┏━━

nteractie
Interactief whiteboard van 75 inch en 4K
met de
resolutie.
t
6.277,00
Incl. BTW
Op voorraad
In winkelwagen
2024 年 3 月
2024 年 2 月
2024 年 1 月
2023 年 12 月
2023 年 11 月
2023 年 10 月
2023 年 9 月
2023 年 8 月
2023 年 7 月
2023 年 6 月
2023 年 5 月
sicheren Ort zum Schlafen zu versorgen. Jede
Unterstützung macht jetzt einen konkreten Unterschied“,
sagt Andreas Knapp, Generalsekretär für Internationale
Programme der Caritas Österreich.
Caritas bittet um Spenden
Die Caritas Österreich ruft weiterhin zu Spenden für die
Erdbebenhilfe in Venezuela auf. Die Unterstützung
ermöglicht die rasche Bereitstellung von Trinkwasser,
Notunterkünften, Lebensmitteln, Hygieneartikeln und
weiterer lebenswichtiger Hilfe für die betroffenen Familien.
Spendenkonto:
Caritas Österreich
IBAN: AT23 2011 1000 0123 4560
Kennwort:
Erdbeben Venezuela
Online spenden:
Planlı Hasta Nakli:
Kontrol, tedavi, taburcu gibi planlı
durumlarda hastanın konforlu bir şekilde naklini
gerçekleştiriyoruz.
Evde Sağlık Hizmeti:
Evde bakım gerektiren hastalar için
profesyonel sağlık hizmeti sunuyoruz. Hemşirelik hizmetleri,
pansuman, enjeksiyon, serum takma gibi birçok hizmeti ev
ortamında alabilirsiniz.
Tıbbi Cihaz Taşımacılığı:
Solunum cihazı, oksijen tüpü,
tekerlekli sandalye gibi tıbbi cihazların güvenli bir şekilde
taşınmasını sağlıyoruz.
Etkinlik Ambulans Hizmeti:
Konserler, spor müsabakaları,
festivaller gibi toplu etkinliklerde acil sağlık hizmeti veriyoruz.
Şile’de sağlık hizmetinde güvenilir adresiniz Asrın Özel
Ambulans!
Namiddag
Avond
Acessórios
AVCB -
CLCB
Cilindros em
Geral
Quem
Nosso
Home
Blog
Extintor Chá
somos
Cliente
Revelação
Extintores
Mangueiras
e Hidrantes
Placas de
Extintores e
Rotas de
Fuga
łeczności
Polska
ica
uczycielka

┗━━

Write out the text of all the records line for line, keeping every character, language and line break as it appears.

nteractie
Interactief whiteboard van 75 inch en 4K
met de
resolutie.
t
6.277,00
Incl. BTW
Op voorraad
In winkelwagen
2024 年 3 月
2024 年 2 月
2024 年 1 月
2023 年 12 月
2023 年 11 月
2023 年 10 月
2023 年 9 月
2023 年 8 月
2023 年 7 月
2023 年 6 月
2023 年 5 月
sicheren Ort zum Schlafen zu versorgen. Jede
Unterstützung macht jetzt einen konkreten Unterschied“,
sagt Andreas Knapp, Generalsekretär für Internationale
Programme der Caritas Österreich.
Caritas bittet um Spenden
Die Caritas Österreich ruft weiterhin zu Spenden für die
Erdbebenhilfe in Venezuela auf. Die Unterstützung
ermöglicht die rasche Bereitstellung von Trinkwasser,
Notunterkünften, Lebensmitteln, Hygieneartikeln und
weiterer lebenswichtiger Hilfe für die betroffenen Familien.
Spendenkonto:
Caritas Österreich
IBAN: AT23 2011 1000 0123 4560
Kennwort:
Erdbeben Venezuela
Online spenden:
Planlı Hasta Nakli:
Kontrol, tedavi, taburcu gibi planlı
durumlarda hastanın konforlu bir şekilde naklini
gerçekleştiriyoruz.
Evde Sağlık Hizmeti:
Evde bakım gerektiren hastalar için
profesyonel sağlık hizmeti sunuyoruz. Hemşirelik hizmetleri,
pansuman, enjeksiyon, serum takma gibi birçok hizmeti ev
ortamında alabilirsiniz.
Tıbbi Cihaz Taşımacılığı:
Solunum cihazı, oksijen tüpü,
tekerlekli sandalye gibi tıbbi cihazların güvenli bir şekilde
taşınmasını sağlıyoruz.
Etkinlik Ambulans Hizmeti:
Konserler, spor müsabakaları,
festivaller gibi toplu etkinliklerde acil sağlık hizmeti veriyoruz.
Şile’de sağlık hizmetinde güvenilir adresiniz Asrın Özel
Ambulans!
Namiddag
Avond
Acessórios
AVCB -
CLCB
Cilindros em
Geral
Quem
Nosso
Home
Blog
Extintor Chá
somos
Cliente
Revelação
Extintores
Mangueiras
e Hidrantes
Placas de
Extintores e
Rotas de
Fuga
łeczności
Polska
ica
uczycielka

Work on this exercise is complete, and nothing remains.